Steele AW, Eisert S, Davidson A, Sandison T, Lyons P, Garrett N, Gabow P, Ortiz E.Using computerized clinical decision support for latent tuberculosis infection screening. Am J Prev Med. 2005 Apr;28(3):281-4.

Information Services, Denver Health (1932), 660 Bannock Street, Denver, CO 80218, USA. asteele@dhha.org

BACKGROUND: The Centers for Disease Control and Prevention (CDC) has published guidelines recommending screening high-risk groups for latent tuberculosis infection (LTBI). The goal of this study was to determine the impact of computerized clinical decision support and guided web-based documentation on screening rates for LTBI. DESIGN: Nonrandomized, prospective, intervention study.

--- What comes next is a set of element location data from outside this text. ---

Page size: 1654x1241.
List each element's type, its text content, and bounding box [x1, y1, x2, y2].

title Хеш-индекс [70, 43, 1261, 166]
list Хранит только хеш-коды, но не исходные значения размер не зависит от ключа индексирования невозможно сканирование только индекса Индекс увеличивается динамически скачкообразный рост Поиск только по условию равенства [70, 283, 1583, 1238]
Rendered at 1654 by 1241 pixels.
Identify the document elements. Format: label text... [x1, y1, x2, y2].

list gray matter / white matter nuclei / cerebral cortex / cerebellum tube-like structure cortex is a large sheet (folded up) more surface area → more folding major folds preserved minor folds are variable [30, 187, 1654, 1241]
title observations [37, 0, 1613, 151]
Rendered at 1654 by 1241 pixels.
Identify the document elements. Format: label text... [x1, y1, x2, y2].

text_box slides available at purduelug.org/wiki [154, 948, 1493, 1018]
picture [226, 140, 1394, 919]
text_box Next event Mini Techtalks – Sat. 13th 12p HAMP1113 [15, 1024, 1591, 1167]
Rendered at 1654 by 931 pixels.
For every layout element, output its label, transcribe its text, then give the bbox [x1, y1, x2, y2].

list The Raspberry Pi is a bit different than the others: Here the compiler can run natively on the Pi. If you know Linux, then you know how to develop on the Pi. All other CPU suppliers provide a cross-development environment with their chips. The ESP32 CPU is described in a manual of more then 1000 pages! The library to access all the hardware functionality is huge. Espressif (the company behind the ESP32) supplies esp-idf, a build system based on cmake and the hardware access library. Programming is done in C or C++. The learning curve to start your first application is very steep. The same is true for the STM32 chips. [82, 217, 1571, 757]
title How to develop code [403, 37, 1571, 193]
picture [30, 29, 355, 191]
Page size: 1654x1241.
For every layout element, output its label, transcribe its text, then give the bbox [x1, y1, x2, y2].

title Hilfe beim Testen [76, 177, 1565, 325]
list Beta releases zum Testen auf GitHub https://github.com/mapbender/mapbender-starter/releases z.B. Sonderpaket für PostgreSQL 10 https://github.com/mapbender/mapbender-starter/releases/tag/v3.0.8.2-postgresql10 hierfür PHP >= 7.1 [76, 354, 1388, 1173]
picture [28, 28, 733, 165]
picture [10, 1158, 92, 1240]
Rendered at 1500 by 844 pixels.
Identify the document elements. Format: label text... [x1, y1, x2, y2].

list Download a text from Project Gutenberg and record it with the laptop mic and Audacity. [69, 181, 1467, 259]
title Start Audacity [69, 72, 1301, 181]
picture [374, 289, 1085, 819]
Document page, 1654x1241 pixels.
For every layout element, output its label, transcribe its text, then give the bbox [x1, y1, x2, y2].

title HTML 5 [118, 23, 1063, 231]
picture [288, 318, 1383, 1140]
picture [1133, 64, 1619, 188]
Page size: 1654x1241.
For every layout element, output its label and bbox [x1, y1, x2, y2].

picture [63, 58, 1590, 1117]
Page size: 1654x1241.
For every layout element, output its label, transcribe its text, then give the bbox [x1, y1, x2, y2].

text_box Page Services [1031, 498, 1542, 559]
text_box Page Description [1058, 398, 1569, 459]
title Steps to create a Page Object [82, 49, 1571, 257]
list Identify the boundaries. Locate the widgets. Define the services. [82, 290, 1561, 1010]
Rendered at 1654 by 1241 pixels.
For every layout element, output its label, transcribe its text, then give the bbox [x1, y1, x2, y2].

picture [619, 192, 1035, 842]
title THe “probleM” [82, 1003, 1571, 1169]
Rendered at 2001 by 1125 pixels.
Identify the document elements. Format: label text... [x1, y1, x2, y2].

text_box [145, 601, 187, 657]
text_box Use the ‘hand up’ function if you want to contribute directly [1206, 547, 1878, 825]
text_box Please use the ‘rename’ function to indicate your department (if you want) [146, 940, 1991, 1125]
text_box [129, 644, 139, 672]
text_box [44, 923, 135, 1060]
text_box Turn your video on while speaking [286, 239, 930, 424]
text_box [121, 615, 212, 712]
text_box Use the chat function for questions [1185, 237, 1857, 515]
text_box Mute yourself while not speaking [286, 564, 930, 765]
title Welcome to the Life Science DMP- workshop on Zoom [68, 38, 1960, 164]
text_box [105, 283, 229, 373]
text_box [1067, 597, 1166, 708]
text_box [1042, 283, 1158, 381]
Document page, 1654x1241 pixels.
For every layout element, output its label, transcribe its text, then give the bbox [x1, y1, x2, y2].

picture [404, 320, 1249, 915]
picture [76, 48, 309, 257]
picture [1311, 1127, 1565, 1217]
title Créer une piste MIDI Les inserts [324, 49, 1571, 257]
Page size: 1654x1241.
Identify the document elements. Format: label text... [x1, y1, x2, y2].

SETTING AND PARTICIPANTS: Participants were 8463 patients seen at two primary care, outpatient, public community health center clinics in late 2002 and early 2003. INTERVENTION: The CDC's LTBI guidelines were encoded into a computerized clinical decision support system that provided an alert recommending further assessment of LTBI risk if certain guideline criteria were met (birth in a high-risk TB country and aged <40). A guided web-based documentation tool was provided to facilitate appropriate adherence to the LTBI screening guideline and to promote accurate documentation and evaluation. Baseline data were collected for 15 weeks and study-phase data were collected for 12 weeks. MAIN OUTCOME MEASURES: Appropriate LTBI screening according to CDC guidelines based on chart review. RESULTS: Among 4135 patients registering during the post-intervention phase, 73% had at least one CDC-defined risk factor, and 610 met the alert criteria (birth in a high-risk TB country and aged <40 years) for potential screening for LTBI. Adherence with the LTBI screening guideline improved significantly from 8.9% at baseline to 25.2% during the study phase (183% increase, p < 0.001). CONCLUSIONS: This study demonstrated that computerized, clinical decision support using alerts and guided web-based documentation increased screening of high-risk patients for LTBI. This type of technology could lead to an improvement in LTBI screening in the United States and also holds promise for improved care for other preventive and chronic conditions.